Choice A is incorrect because administering the medication at bedtime can lead to insomnia due to its stimulant effects. Choice C is incorrect as there is no specific recommendation to give the medication with milk. Choice D is incorrect because insomnia is a common side effect of methylphenidate and does not necessarily warrant discontinuation of the medication unless severe or persistent.
A nurse in a community mental health clinic is caring for a group of clients. The nurse should encourage participation in cognitive behavioral family therapy in response to which of the following client statements?

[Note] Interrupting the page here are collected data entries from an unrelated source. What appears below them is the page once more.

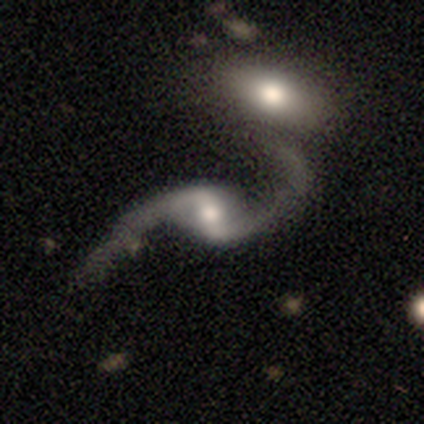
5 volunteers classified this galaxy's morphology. Smooth or featured? 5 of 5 (100%) said featured or disk. Edge-on disk? 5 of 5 (100%) said no. Bar? 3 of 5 (60%) said strong. Spiral arms? 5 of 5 (100%) said yes. Spiral winding? 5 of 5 (100%) said loose. Spiral arm count? 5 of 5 (100%) said 2. Bulge size? 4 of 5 (80%) said moderate. Merging? 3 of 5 (60%) said merger.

- A. I want to learn how to change the way I react to problems within my family
- B. I want to understand why my past experiences are affecting my family relationships
- C. I want to improve my family’s understanding of each other’s boundaries
- D. I want each of my family members to be more aware of each other’s feelings
Correct Answer: A
Rationale: The correct answer is A because cognitive behavioral family therapy focuses on changing negative thought patterns and behaviors. By wanting to change the way they react to family problems, the client is demonstrating a readiness to engage in cognitive restructuring and behavioral change. Choice B is incorrect as it pertains more to individual therapy exploring past experiences. Choice C is incorrect as it focuses on improving understanding of boundaries, which is not the primary goal of cognitive behavioral family therapy. Choice D is incorrect because it emphasizes awareness of feelings rather than addressing reactive behaviors.